Labor Market, Cost of Living, Benefits, Difficulties Finding a Job
The Power of Labor Marketing
The tracking of employment opportunities and wages is by no means is a new concept to the job search. For years, students have used this information to choose a major and to improve the chances that their choice will lead to living-wage jobs and strong career paths. To learn more about how to review labor data, we recommend scheduling a Career Exploration appointment with one of our staff.
Cost of Living
- Cost of living is a factor that one should definitely keep in mind when considering looking for a job outside of one’s own state or even county, because 60K annually in Edinburg, TX could be the equivalent to 100K annually in Sacramento, CA. Not only this, but some may consider working remotely or outside of the US, which would involve further investigation in order to decide whether one location would be better to live in than another.
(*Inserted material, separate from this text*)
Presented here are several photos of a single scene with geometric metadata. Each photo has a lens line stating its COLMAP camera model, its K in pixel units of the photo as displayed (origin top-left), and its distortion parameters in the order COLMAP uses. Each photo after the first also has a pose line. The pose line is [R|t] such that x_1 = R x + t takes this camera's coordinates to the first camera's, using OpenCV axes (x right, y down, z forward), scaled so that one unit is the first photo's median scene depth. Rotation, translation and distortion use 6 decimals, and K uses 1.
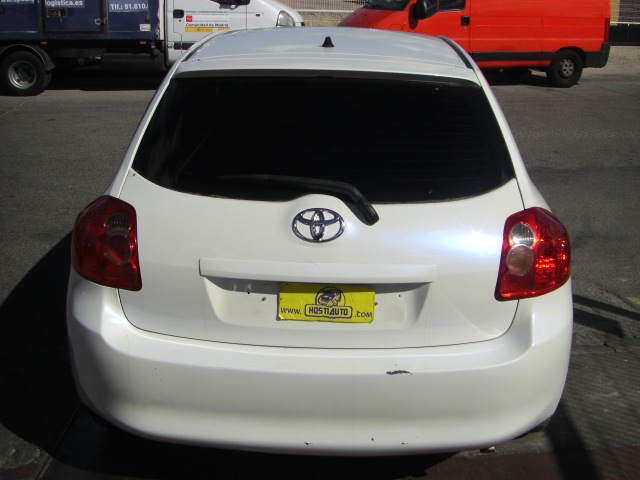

- Furthermore, working remotely is one form of lowering expenditures and would tremendously change the amount of money one could designate for certain necessities or luxuries, meaning that more money can simply be saved or used for a more upscale living space or high-quality clothes, among other things.
- Some elements that make up the cost of living are transportation, monthly bills (like utilities, rent/mortgage, car insurance, student loans, etc.), food, clothing, entertainment, and many others.
- Texas is among the cheapest states to live in, especially in the Rio Grande Valley. In fact, Harlingen, Texas was the cheapest urban area in the United States to live in (on average) throughout 2019.
- Sometimes, prospective employees can overlook benefits solely because of a decent wage or salary, but it can make all the difference, especially when it comes to healthcare benefits.
Some benefits to look out for are:
- Health Insurance
- Dental Insurance
- Vision Insurance
- Paid time off including PTO (personal time off)
- Retirement Savings (401k plans)
- Paid parental leave
- Wellness Programs
- Perks such as employee discounts, free coffee/breakfast
Difficulty Finding a Job
- Many students will find that finding a job after graduation, especially in our current circumstances, might be a bit more difficult than anticipated. It could take months until a student finds a job, and they may have to compromise on some of their wants, such as location or department.
- Because of this, it is good to network and research companies that could potentially hire those with a specific major. To network, students can look out for events on Handshake such as:
- Virtual Career Expos
- On-Campus Career Expos
- Job Fairs
- Another option students and alumni can take advantage of are the “Mock Interview” sessions available at the Career Center. To set up an appointment, all that is needed is a Handshake account. Quiet spaces for online interviews are also available for use at the Career Center, however laptops and web cameras are not provided.
- Resources for interviewing tips and the like are also available at the Career Center.